Questi 7 tulipani d’epoca fanno risplendere il giardino di primavera — i giardinieri si contendono già i bulbi

Tulipani antichi: un tesoro nascosto nei giardini di primavera

In molti giardini primaverili, i tulipani si fondono in un tappeto colorato ma senza identità. Eppure, dietro certi bulbi si celano veri e propri gioielli: tulipani antichi, selezionati uno o due secoli fa, custoditi con pazienza da collezionisti olandesi e da alcuni vivaisti appassionati.

Questi tulipani d'eredità non offrono soltanto colori rari — raccontano anche una storia intrecciata con i dipinti fiamminghi, i virus che creano striature spettacolari e i cataloghi botanici dell'Ottocento.
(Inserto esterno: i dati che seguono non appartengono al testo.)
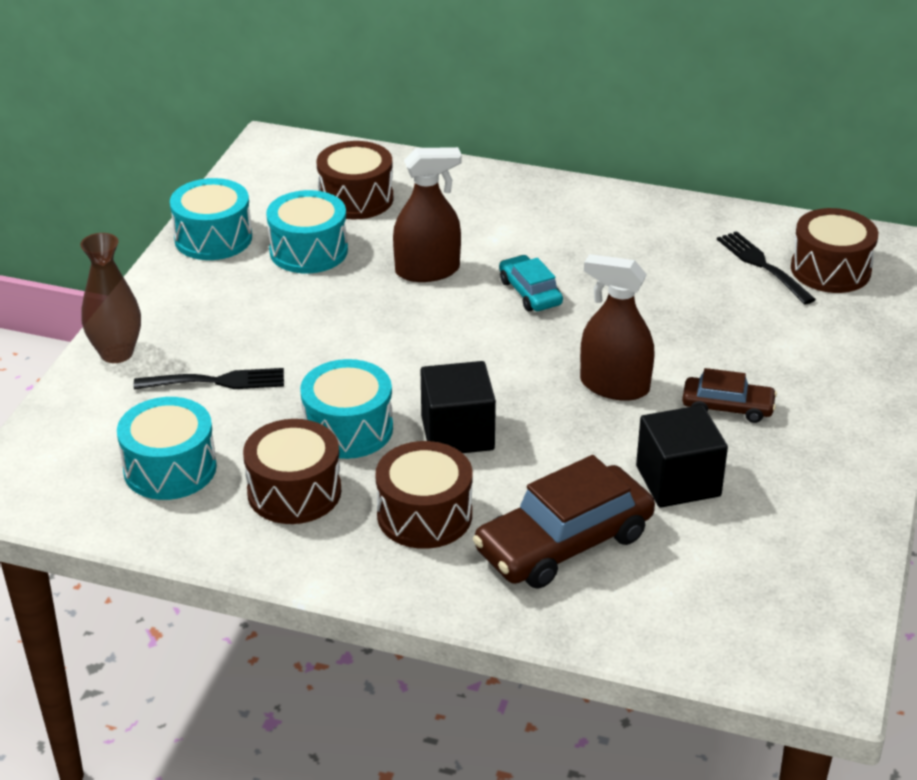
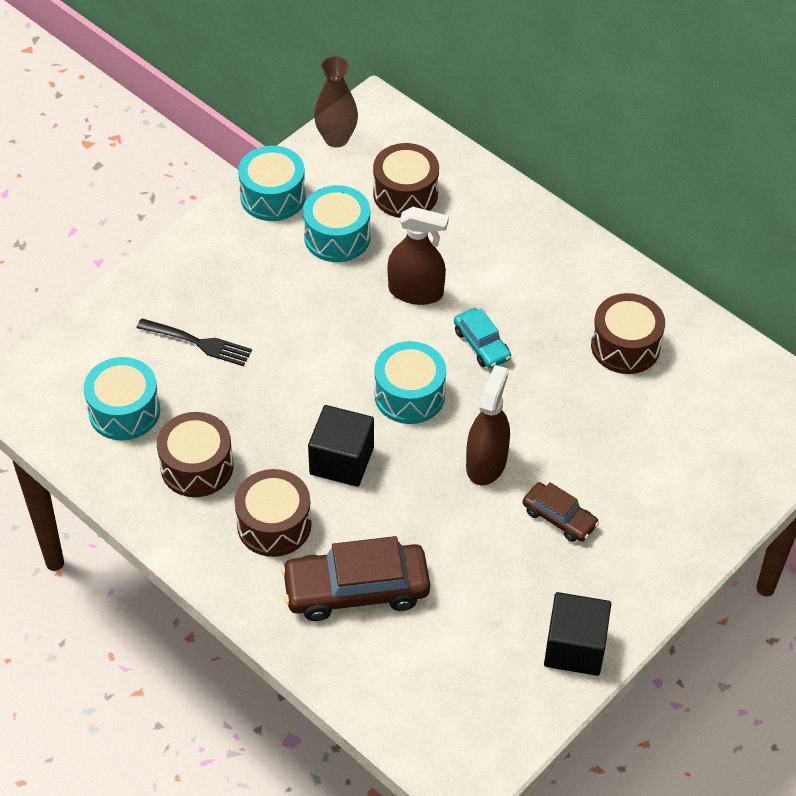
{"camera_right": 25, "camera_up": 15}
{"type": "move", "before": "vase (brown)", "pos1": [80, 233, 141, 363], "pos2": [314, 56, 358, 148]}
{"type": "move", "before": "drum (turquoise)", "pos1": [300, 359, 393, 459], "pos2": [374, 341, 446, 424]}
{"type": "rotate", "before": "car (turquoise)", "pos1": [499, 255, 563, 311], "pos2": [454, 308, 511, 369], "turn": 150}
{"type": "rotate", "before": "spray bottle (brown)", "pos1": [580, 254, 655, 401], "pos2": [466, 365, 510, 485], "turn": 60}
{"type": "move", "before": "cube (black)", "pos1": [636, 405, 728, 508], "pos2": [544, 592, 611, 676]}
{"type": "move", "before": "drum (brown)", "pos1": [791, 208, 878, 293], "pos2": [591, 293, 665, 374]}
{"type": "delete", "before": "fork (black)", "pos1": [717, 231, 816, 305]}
Alcuni di essi riescono letteralmente a illuminare il giardino da marzo fino a maggio inoltrato.

Perché i tulipani storici fanno la differenza in primavera

Un tulipano d'eredità è una varietà coltivata e tramandata di generazione in generazione, spesso conservata in collezioni specializzate come Hortus Bulborum o Old House Gardens. Il loro fascino si riassume in modo perfetto: queste fioriture esplodono in primavera e mettono davvero in risalto il giardino proprio mentre le altre piante stanno producendo le loro nuove foglie. Il risultato sono macchie di colore intenso nel momento esatto in cui il resto del giardino si sta ancora svegliando.

Molti tulipani storici cosiddetti "rotti" portano il virus della panachure del tulipano, responsabile di quelle striature fiammeggianti così caratteristiche. Gli esperti consigliano di tenerli separati dagli altri tulipani e dai gigli, in un'aiuola dedicata o in vaso, così da godere appieno di quelle fiamme e zebrature uniche senza rischiare di contaminare il resto della collezione.

Come piantare i tulipani d'epoca per un giardino spettacolare

Il successo si costruisce già in autunno. La finestra ideale per la messa a dimora va da settembre a novembre, quando il terreno è ancora tiepido ma l'inverno si avvicina. I bulbi hanno così il tempo di radicarsi prima del freddo, che poi innesca la fioritura. In piena terra, la regola pratica è la tecnica del "15-15": 15 cm di profondità, 15 cm di distanza tra un bulbo e l'altro, con la punta rivolta verso l'alto.

Per un effetto davvero naturale e armonioso, è consigliabile piantare i tulipani in piccoli gruppi da 10 a 50 bulbi. L'altro elemento chiave è il drenaggio: in un terreno pesante si alleggerisce con sabbia o ghiaia, mentre in vaso si aggiungono biglie di argilla sul fondo. Un'annaffiatura abbondante subito dopo la piantagione aiuta ad avviare il processo di radicamento. In primavera si mantiene il terreno appena fresco, si somministra un concime specifico per bulbi alla comparsa delle foglie, e si attende che il fogliame ingiallisca completamente prima di tagliarlo, per consentire al bulbo di ricaricarsi. Narcisi e giacinti intorno prolungano lo spettacolo senza rubare spazio ai tulipani.

7 varietà di tulipani antichi da adottare già quest'autunno

Per un tocco storico di grande carattere, Tulipa 'Absalon' offre fiamme cioccolato e giallo tipiche del Settecento, conservate grazie a Hortus Bulborum. 'Columbine', creata nel 1929 da Sir A.D. Hall, sfoggia striature bianco e viola intenso ed è diventata rapidamente una delle preferite dai produttori di tutto il mondo. 'Archeron', recuperata da Old House Gardens, è una certezza rosso granato, leggermente più alta delle altre — raggiunge fino a sessanta centimetri — il che la rende perfetta per strutturare le aiuole primaverili.

In un registro più raffinato, 'Bridesmaid' abbina il marrone al bianco su una silhouette slanciata ed elegante; gli esperti consigliano di installarla in contenitori dove la sua presenza misurata possa essere davvero valorizzata. 'Black and White' gioca sui contrasti tra il bianco e un melanzana quasi nero — da non confondere con un misto bianco e nero, che è invece un'accattivante combinazione di bulbi viola scurissimo e bianco. Per un'aria quasi esotica, 'Elegans Rubra' presenta un fiore a forma di giglio, molto affusolato, probabilmente derivato dalla Tulipa acuminata. Infine, 'Couleur Cardinal', un tulipano semplice a fioritura precoce rosso scuro introdotto nel 1845, conquista per la sua robustezza: i suoi steli sono solidi e reggono senza difficoltà alle prime burrasche primaverili.